*Document segment:*
Bridging the SDG funding gap in cities
The global development finance system is failing cities, yet it is in urban centers where much of the work on climate action and sustainable development must happen. Bold, urgent, and practical solutions – including new, city-focused funds or institutions, MDB reform, and other global, national, and local reforms – could expand and improve urban SDG finance
Climate — Global
In 2019, UN Secretary-General António Guterres stated that “cities are where the climate battle will largely be won or lost.” He based this declaration on the facts that the world’s population is increasingly urban: by 2050, 68% of the global population – or 6.6 billion people – will live in cities. Most of this growth will take place in cities in Asia, Africa, and Latin America. Economic activity and its impacts are concentrated in cities, which generate both 80% of global gross domestic product and 75% of CO2 emissions. The Organisation for Economic Co-operation and Development (OECD) estimates that 65% of the 169 Sustainable Development Goal (SDG) targets cannot be achieved without involving subnational governments, including cities.
Rapidly growing cities need to provide housing, facilities, and services for residents while also mitigating and adapting to the impacts of climate change. Infrastructure – from drainage and wastewater treatment facilities to transportation and logistical systems, flood protection, urban landscape design, and a range of other built and nature-based solutions – must simultaneously contribute to the sustainable development of cities and itself be resilient, faced with climate change.
Yet, there is a critical lack of financing for such projects.
Why are urban projects underfunded?
The answer lies in several reasons. First, an inadequate amount of money is flowing to cities for sustainable development projects. The World Bank estimates that, globally, cities need to invest USD 4.5 to 5.4 trillion per year, including a “9% to 27% premium to make this infrastructure low emission and resilient to climate change impacts.” Much of this demand is concentrated in cities in developing countries: the International Finance Corporation estimates that USD 29.4 trillion will be needed in cities in emerging economies between 2018 and 2030 to meet climate targets. At current levels of investment, this represents a shortfall of USD 350 billion per year. There needs to be a large increase in public, private, and philanthropic financing for it to be met.
Second, cities face institutional, fiscal, and regulatory challenges as well as administrative constraints that can hamper investment. Many cities have difficulty or are legally unable to borrow, raise taxes, or mobilize private investment. Municipalities sometimes lack technical capacity to develop and deliver projects, nor do they always have development plans aligned with the SDGs and Paris Agreement. Finally, cities frequently do not have adequate creditworthiness levels to access finance, something that is particularly visible in the developing world. And their dependency on transfers from national governments means funding for infrastructure projects can be jeopardized by differing local and national political priorities. Moreover, political rivalries between national and local authorities often prevent cities from receiving national sovereign guarantees required for international borrowing. There are many instances of local-level political leadership on this issue, but coordination and cooperation at the national level and internationally remain challenging in the face of vested interests.

*Directions:*
**1)** From the article on urban SDG funding, copy out the passage starting at "Yet, there is" and ending at "it to be met.".
**2)** Answer these questions using the article on urban SDG funding:
(a) What share of the 169 SDG targets does the OECD estimate cannot be achieved without involving subnational governments?
(b) According to the International Finance Corporation, how much will be needed in cities in emerging economies between 2018 and 2030 to meet climate targets?
(c) What does the article say political rivalries between national and local authorities often prevent cities from receiving?
The entries that come next have nothing to do with this.

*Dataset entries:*

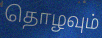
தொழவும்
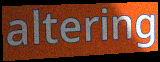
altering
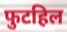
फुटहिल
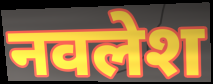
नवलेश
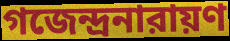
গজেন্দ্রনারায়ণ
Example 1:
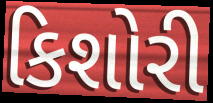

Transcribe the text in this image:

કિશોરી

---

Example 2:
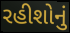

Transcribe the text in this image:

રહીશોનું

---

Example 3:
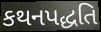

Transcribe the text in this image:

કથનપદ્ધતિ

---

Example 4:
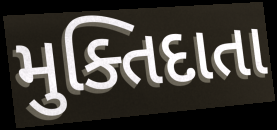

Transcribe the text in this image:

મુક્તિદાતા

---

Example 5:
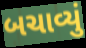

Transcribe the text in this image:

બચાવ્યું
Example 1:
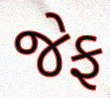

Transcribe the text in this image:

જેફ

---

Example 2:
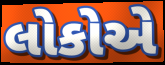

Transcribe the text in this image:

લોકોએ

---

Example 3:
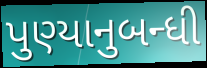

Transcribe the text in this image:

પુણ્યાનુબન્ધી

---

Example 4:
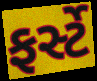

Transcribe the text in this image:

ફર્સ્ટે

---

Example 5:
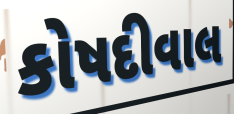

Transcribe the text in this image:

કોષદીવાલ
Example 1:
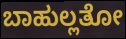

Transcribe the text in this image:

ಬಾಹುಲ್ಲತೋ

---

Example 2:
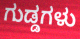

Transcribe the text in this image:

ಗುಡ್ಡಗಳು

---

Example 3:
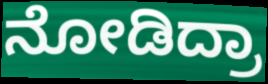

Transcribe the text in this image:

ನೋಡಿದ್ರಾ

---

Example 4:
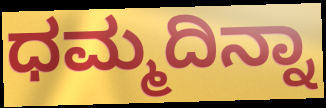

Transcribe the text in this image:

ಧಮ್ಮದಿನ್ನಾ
--
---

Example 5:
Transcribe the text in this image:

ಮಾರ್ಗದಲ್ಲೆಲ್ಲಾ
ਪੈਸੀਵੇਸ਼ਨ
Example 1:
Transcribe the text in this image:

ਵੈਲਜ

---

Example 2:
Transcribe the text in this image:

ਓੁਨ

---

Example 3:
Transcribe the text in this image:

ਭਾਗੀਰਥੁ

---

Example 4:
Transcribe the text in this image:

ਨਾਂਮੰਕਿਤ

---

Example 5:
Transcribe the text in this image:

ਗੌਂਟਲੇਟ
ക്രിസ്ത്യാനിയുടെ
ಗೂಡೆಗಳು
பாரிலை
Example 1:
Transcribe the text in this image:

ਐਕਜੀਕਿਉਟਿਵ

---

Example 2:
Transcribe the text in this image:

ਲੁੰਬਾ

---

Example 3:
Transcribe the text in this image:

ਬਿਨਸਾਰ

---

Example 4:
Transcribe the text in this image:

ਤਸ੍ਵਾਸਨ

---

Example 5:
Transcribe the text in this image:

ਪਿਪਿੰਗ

*The results:*
**1)**
Yet, there is a critical lack of financing for such projects.
Why are urban projects underfunded?
The answer lies in several reasons. First, an inadequate amount of money is flowing to cities for sustainable development projects. The World Bank estimates that, globally, cities need to invest USD 4.5 to 5.4 trillion per year, including a “9% to 27% premium to make this infrastructure low emission and resilient to climate change impacts.” Much of this demand is concentrated in cities in developing countries: the International Finance Corporation estimates that USD 29.4 trillion will be needed in cities in emerging economies between 2018 and 2030 to meet climate targets. At current levels of investment, this represents a shortfall of USD 350 billion per year. There needs to be a large increase in public, private, and philanthropic financing for it to be met.

**2)**
(a) 65%
(b) USD 29.4 trillion
(c) National sovereign guarantees required for international borrowing